Sir Curtis Strachan, Kt., CVO., has given 57 years’ service in the Public Service of Grenada, 44 years of which has been in the service of Parliament.  He served as Clerk to the Houses from 1959-1991 and as Speaker of the House of Representatives from 1995-2003.  During his distinguished career he served in many capacities, including Secretary to Government, Clerk of the Executive & Legislative Council, of the Legislature.  He also served as Permanent Secretary and then as Secretary to the Interim Government (Cabinet Secretary).
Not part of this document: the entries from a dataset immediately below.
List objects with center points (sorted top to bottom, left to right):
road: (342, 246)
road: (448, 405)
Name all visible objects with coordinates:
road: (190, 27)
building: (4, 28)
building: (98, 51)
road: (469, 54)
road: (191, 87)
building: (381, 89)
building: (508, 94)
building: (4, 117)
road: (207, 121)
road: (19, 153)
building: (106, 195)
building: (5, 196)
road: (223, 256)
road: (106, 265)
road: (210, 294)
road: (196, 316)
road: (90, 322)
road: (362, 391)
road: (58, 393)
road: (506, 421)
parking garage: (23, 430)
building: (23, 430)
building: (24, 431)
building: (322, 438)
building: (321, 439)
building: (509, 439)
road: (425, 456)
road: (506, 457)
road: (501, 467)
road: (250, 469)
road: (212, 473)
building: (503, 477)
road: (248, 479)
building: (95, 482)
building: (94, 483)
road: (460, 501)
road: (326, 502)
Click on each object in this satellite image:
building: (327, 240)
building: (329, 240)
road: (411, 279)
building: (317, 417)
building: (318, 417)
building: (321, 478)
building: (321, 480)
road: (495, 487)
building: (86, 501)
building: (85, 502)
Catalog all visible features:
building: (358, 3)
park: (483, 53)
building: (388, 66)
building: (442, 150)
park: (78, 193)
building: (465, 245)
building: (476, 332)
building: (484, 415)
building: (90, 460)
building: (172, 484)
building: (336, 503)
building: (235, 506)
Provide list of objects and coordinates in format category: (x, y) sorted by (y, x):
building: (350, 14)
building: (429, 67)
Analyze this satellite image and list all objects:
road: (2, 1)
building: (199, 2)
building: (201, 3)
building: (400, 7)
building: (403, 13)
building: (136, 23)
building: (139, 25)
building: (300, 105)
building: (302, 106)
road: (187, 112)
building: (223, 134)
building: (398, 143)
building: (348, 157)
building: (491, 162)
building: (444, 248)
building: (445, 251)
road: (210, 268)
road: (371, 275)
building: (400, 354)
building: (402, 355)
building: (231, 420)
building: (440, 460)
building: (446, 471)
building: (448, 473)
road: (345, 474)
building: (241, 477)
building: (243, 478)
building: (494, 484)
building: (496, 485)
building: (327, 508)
He was educated at the University of the West Indies in Public Administration and had further training in parliamentary procedure at the British House of Commons and the Canadian Parliament.

He held, for a long time, the office of Secretary-General of the Grenada National Secretariat during 1979-83, and served as Executive Secretary and Deputy Chairman of the Special Organising Committee for Grenada’s Independence, which was achieved in 1974.

He has been Chairman of many Committees, Boards and voluntary organisations – The Jaycees of Grenada, Carnival Committees, Government Tenders Board, Royal Visits to Grenada, Radio and Television Committees, and Chairman of the Methodist Men’s Fellowship.  Trained by the BBC, he was also one of the pioneers of Public Radio Broadcasting in Grenada.

Sir Curtis, who became the doyen of Commonwealth Clerks of Parliament, demitted office in the Public Service and the Parliamentary Service in 1991 and became a Parliamentary Consultant.  In 1995 he was unanimously elected by the House of Representatives as its Speaker.  In 1999 he was similarly elected to serve a second term until his retirement from public life in 2003.

Well known for his advocacy of, and efforts at strengthening parliamentary democracy, and the rule of law, Sir Curtis has travelled widely in the Commonwealth, participating in numerous parliamentary conferences and seminars.  During the years suspension of the constitution in 1979-83 he secured, by hiding, the maces of the Houses of Parliament, which reappeared in 1984.

He served as an expert and resource person at parliamentary seminars in Africa, Canada, Grenada and the Turks and Caicos Islands.  He has the distinction of being the second of only two overseas Clerks of Parliament to have sat and functioned at the Table of the over 500-year old House of Commons of Great Britain.  The Daily Telegraph of June 21, 1969 quoted “at the table of the House of Commons this week has been sitting Mr. C. Strachan, Clerk of Grenada’s Parliament and one of the most distinguished in the Caribbean.  He is the first coloured Clerk ever to sit in the Commons.”

He is the author of two books; “Mainly for Parliamentary Freshmen” and “Assisting the New Member”, as well as several parliamentary papers:  “The basis of Procedure”, “Ceremonial and Official Dress in the Legislative Council”, “Procedure in the Senate” and “the Public Accounts Committee of Grenada”.

In 1999 he served on two international organisations: The Standing Committee of the Commonwealth Speakers of Parliament as the sole representative of the Caribbean, the Americas, and the Atlantic Region, and the Chairman of the Speakers Conference for the same Region.

Sir Curtis was twice honoured by Her Majesty the Queen: in 1985 with the grant to him of the Dignity of Commander of the (Royal) Victorian Order, and in 1996 as Knight Bachelor.

Sir Curtis was predeceased by Etheline Lady Strachan and survived by children Richard Carol-Anne, Michelle and Arthur, and six grand-children.